----- Teks Kajian -----

Ukuran bahan sekitar 2-10 cm sesuai untuk pengomposan di tinjau dari
aspek sirkulasi udara yang mungkin terjadi. Dan untuk menetralkan pH dari
kompos tersebut pada setiap lapisan tumpukan kompos ditambahkan abu
sekam supaya saat kompos tersebut telah jadi PH kompos tersebut berada
dalam keadaan netral.
Proses pengomposan secara sederhana dapat dibagi menjadi dua
tahap, yaitu tahap aktif dan tahap pematangan. Selama tahap-tahap awal
proses, oksigen dan senyawa-senyawa yang mudah terdegradasi akan segera
dimanfaatkan oleh mikroba mesofilik. Suhu tumpukan kompos akan
meningkat dengan cepat. Demikian pula akan diikuti dengan peningkatan
pH kompos. Suhu akan meningkat hingga di atas 50o 70o C. Suhu akan tetap
tinggi selama waktu tertentu. Mikroba-mikroba di dalam kompos dengan
menggunakan oksigen akan menguraikan bahan organik menjadi CO2, uap
air dan panas.
Setelah sebagian besar bahan telah terurai, maka suhu akan
berangsur-angsur mengalami penurunan. Pada saat ini terjadi pematangan
kompos tingkat lanjut (fase kematangan/ripertess), yaitu pembentukan
komplek liat humus. Pada proses ini kompos akan berubah menjadi gelap,
wangi, remah, mudah hancur, dan penyusutan volume maupun biomassa
bahan. Pengurangan ini dapat mencapai 30 – 40% dari volume/bobot awal
bahan.
Pengomposan secara aerob membutuhkan udara, sehingga perlu
dilakukan pembalikan (turning) pada kompos agar tercipta pergerakan
udara. Temperatur akan naik pada tahap awal pengomposan, namun
temperatur tersebut akan berangsur – angsur turun mencapai suhu kamar
pada tahap akhir. Keasaman kompos akan meningkat, karena bahan yang
dirombak menghasilkan asam – asam. Dalam proses pengomposan, harus
dilakukan pengontrolan terhadap kelembaban, aerasi (tata udara),
temperatur, dan derajat keasaman (pH) (Djuarnani dkk, 2005).

E. Kesimpulan
Kesimpulan pada praktikum ini antara lain sebagai berikut :
1. Pengomposan pada dasarnya merupakan upaya mengaktifkan kegiatan
mikrobia agar mampu mempercepat proses dekomposisi bahan organik.
Mikrobia tersebut adalah bakteri, fungi, dan jasad renik lainnya.
2. Proses pengomposan secara sederhana dapat dibagi menjadi dua tahap, yaitu
tahap aktif dan tahap pematangan.
3. Pada tahap aktif, oksigen dan senyawa-senyawa yang mudah terdegradasi
akan segera dimanfaatkan oleh mikroba mesofilik. Suhu tumpukan kompos
akan meningkat dengan cepat. Demikian pula akan diikuti dengan
peningkatan pH kompos.

-----

Tugas → Tuliskan kembali secara persis bagian teks tentang pengomposan mulai dari "E. Kesimpulan" sampai dengan "jasad renik lainnya.".

----- Cuplikan Data -----

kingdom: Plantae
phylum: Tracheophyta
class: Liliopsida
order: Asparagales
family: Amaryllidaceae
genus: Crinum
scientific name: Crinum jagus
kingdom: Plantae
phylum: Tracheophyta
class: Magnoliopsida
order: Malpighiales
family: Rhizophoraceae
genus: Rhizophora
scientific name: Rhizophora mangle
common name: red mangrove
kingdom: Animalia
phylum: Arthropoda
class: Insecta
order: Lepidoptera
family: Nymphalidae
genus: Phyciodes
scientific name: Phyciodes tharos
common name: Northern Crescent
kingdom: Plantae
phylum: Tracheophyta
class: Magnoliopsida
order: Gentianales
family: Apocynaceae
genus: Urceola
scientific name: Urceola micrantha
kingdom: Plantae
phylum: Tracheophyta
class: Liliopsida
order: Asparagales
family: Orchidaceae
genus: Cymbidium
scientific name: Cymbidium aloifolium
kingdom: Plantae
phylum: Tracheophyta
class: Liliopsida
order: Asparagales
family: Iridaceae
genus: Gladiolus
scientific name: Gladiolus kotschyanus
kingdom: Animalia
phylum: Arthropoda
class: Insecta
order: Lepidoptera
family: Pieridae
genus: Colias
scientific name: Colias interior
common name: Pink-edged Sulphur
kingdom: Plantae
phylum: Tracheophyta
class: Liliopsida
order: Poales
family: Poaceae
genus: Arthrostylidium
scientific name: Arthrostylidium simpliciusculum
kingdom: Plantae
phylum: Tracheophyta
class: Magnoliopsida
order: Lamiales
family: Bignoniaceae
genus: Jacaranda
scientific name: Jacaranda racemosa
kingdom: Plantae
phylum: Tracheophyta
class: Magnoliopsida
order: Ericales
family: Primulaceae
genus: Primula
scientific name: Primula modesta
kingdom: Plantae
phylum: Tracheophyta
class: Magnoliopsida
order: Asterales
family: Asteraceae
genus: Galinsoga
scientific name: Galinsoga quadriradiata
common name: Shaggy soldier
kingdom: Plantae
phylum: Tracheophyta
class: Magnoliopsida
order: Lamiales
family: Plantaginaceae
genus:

-----

Jawaban Tugas →
E. Kesimpulan
Kesimpulan pada praktikum ini antara lain sebagai berikut :
1. Pengomposan pada dasarnya merupakan upaya mengaktifkan kegiatan
mikrobia agar mampu mempercepat proses dekomposisi bahan organik.
Mikrobia tersebut adalah bakteri, fungi, dan jasad renik lainnya.